The age of data science is here, and it is expanding into all the areas of software development, including testing. This shouldn’t come as a surprise since the 2 have a lot in common.
Testing is all about data and patterns, making testers ready to enhance their knowledge with insights from the new discipline. Yet, most testers fear this transition as they perceive it as a potential threat to their position. In fact, this shouldn’t be the case. A senior tester from A1QA explained that the general approach towards Data Science should be more relaxed and curious. By becoming knowledgeable about data science, testers can elevate their skills and improve their testing abilities with new tools and methods.
The cross-section of data science and testing
The importance of data science for testing can be assessed by starting with the five basic questions it can answer. Because, at its core, it is that simple. A tester who is asked to use data science should only think if the problem they are trying to solve fits into one of these categories and apply the specified algorithms.
Classification: Is this A or B?
Classification algorithms are great for questions that have a couple of answers. Usually, there are two (yes/no), but there are situations where there are more options possible, which are named multi-class classifications. This works best on a small set of possibilities.
By learning classification algorithms, testers can define error types and even pinpoint causes. Since there are many classification algorithms, selecting the best one could be a problem. Luckily, recent research shows that a method called Active Testing can designate the winner in a tournament-like fashion. At each step, it is comparing outcomes and moving forward with the winner.

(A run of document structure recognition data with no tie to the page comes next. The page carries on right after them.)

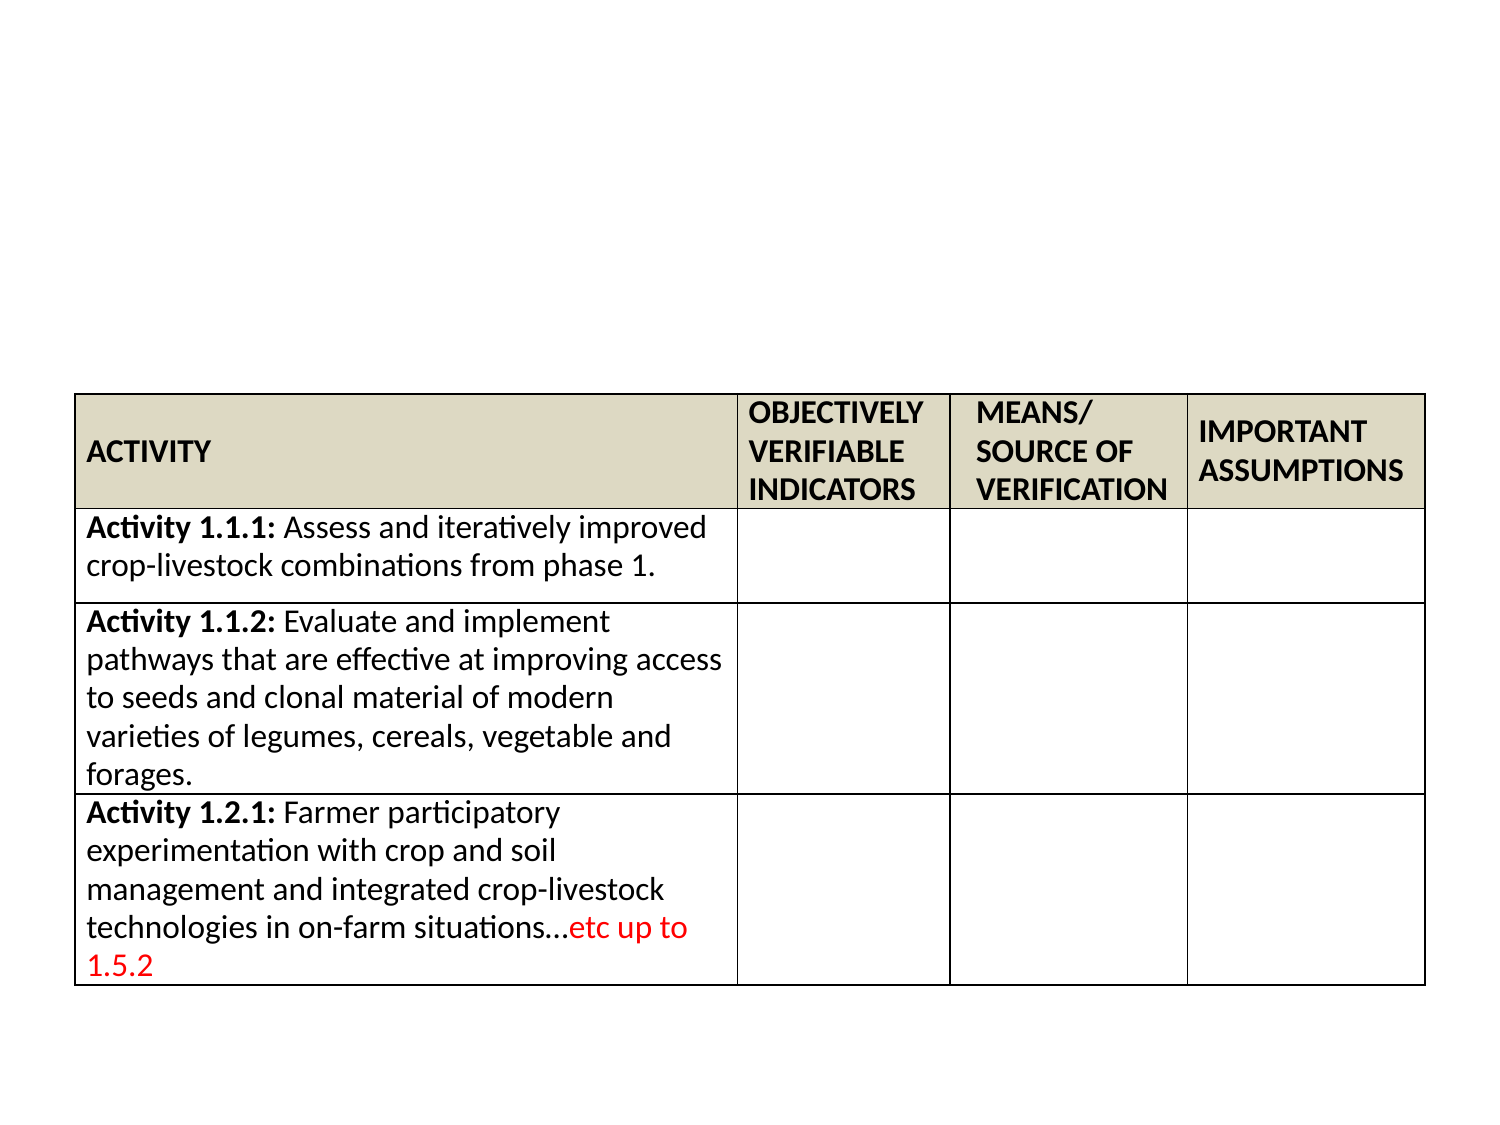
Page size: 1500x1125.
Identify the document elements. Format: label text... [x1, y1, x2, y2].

table_cell [738, 795, 949, 984]
table_header OBJECTIVELY VERIFIABLE INDICATORS [738, 395, 949, 508]
table_cell Activity 1.1.2: Evaluate and implement pathways that are effective at improving access to seeds and clonal material of modern varieties of legumes, cereals, vegetable and forages. [76, 604, 737, 793]
table_cell [738, 509, 949, 602]
table_cell [1188, 604, 1424, 793]
table_header ACTIVITY [76, 395, 737, 508]
table_cell [738, 604, 949, 793]
table_header MEANS/ SOURCE OF VERIFICATION [951, 395, 1187, 508]
table_cell [1188, 795, 1424, 984]
table_cell [951, 604, 1187, 793]
table_header IMPORTANT ASSUMPTIONS [1188, 395, 1424, 508]
table_cell [1188, 509, 1424, 602]
table_cell [951, 509, 1187, 602]
table_cell Activity 1.2.1: Farmer participatory experimentation with crop and soil management and integrated crop-livestock technologies in on-farm situations…etc up to 1.5.2 [76, 795, 737, 984]
table_cell [951, 795, 1187, 984]
table_cell Activity 1.1.1: Assess and iteratively improved crop-livestock combinations from phase 1. [76, 509, 737, 602]
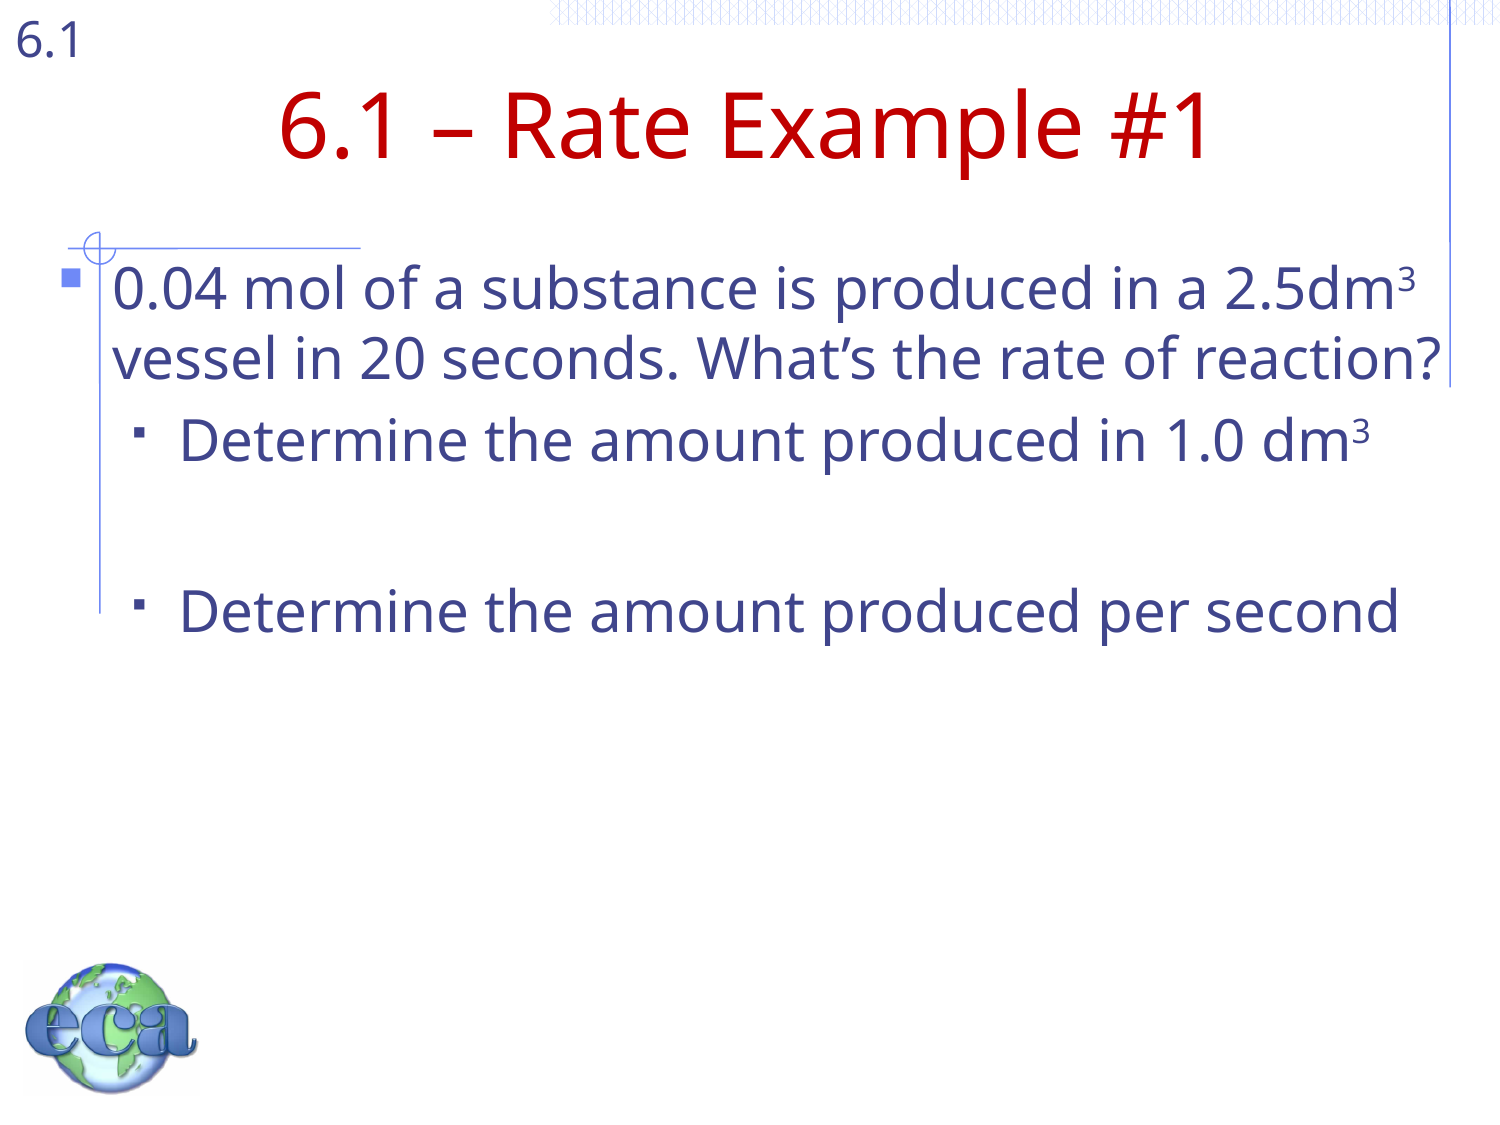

Anomaly detection: Is this out of the ordinary?
The power of data science is that it can highlight patterns in vast amounts of unstructured information. By understanding the underlying structure, it becomes easy to identify the pieces that don’t match. Such algorithms are already used by banks to prevent credit card frauds.
Testers can use these tools to get a quick highlight of the results that don’t fall into the 'business as usual' category. Anomaly detection is a more elegant way to track down bugs. Also, it can be useful during performance testing to identify if any part of the system is behaving differently from expectations. Lastly, testers can incorporate this into the routine used for updates, to verify that upgrades did not hurt the current performance significantly.
Regression: what Is the size?
Data science is all about numbers, which become important when trying to forecast the future. By identifying the trend using historical data, algorithms can anticipate future values even in volatile conditions.
Also, during performance testing, such information can determine if a specific software product is behaving within the expected parameters or if it is using too many resources. Regression can even be used to estimate the number of bugs in each development stage.
Clustering: what Is the structure?
Sometimes when we plot data, patterns emerge, or we can see points coming together towards a center. Usually, there are many ways to group data, depending on the number of groups we want to get at the end, or on where we draw the line regarding 'similar' behaviors.
Defect clustering has been used in software testing for a long time. It relies on the supposition that most defects are caused by a small number of modules. Following the Pareto principle, 80% of faults come from 20% of modules. The underlying data structure makes it easy to define solutions to similar problems.
Reinforcement learning: what Is the next step?
The final goal of AI is to learn to create reasoning patterns similar to those of humans. This is done by looking not only at trends and events but at event sequences, and by extracting the causality. Once some steps are similar to an existing pattern, the next step can be determined.
Testers can use this approach to create scripts that can be the base for intelligent machinery such as self-driving cars or household robots. By learning sequences, these tools will be able to mimic reasoning in a way that is not only convincing but safe for humans to be around.
Although intimidating at first, data science can be useful for software testers and, with a bit of practice, it could help them discover new ways of doing their job. Presumably, these will also be much faster, more accurate and apt for automation.
Yet, to be successful, it is essential to ask the right questions since data is an amorphous mass, much like a raw ingredient. You could take flour and make pizza, bread or bagels - it all depends on the process. It’s the same with data analysis. Different methods used with the same data can yield very different outcomes.
It is critical for a tester to start with the right question, not with a preferred method. The way you are going to answer the question is secondary, as it is just a tool, not the overall goal. The initial difficulty for a general tester will be to formulate the problem in a way that is relevant to the client’s business.
The disruption of software testing
The software testing territory is going through a profound transformation at the moment. The good news is that for now, all testing forms will co-exist and testers keep the opportunity to choose the direction which best satisfies their interests, working style, and expertise. Manual testers are not disappearing, since they are in high demand for UX functions anyway.
Testing automation is also growing, slowly replacing repetitive and tedious parts of manual testing. To top it all, data science and AI are forming new generations of hybrid testers who are part data scientists. The best news for them is that they already have the technical skills required since the programming languages used are the same - mostly R and Python.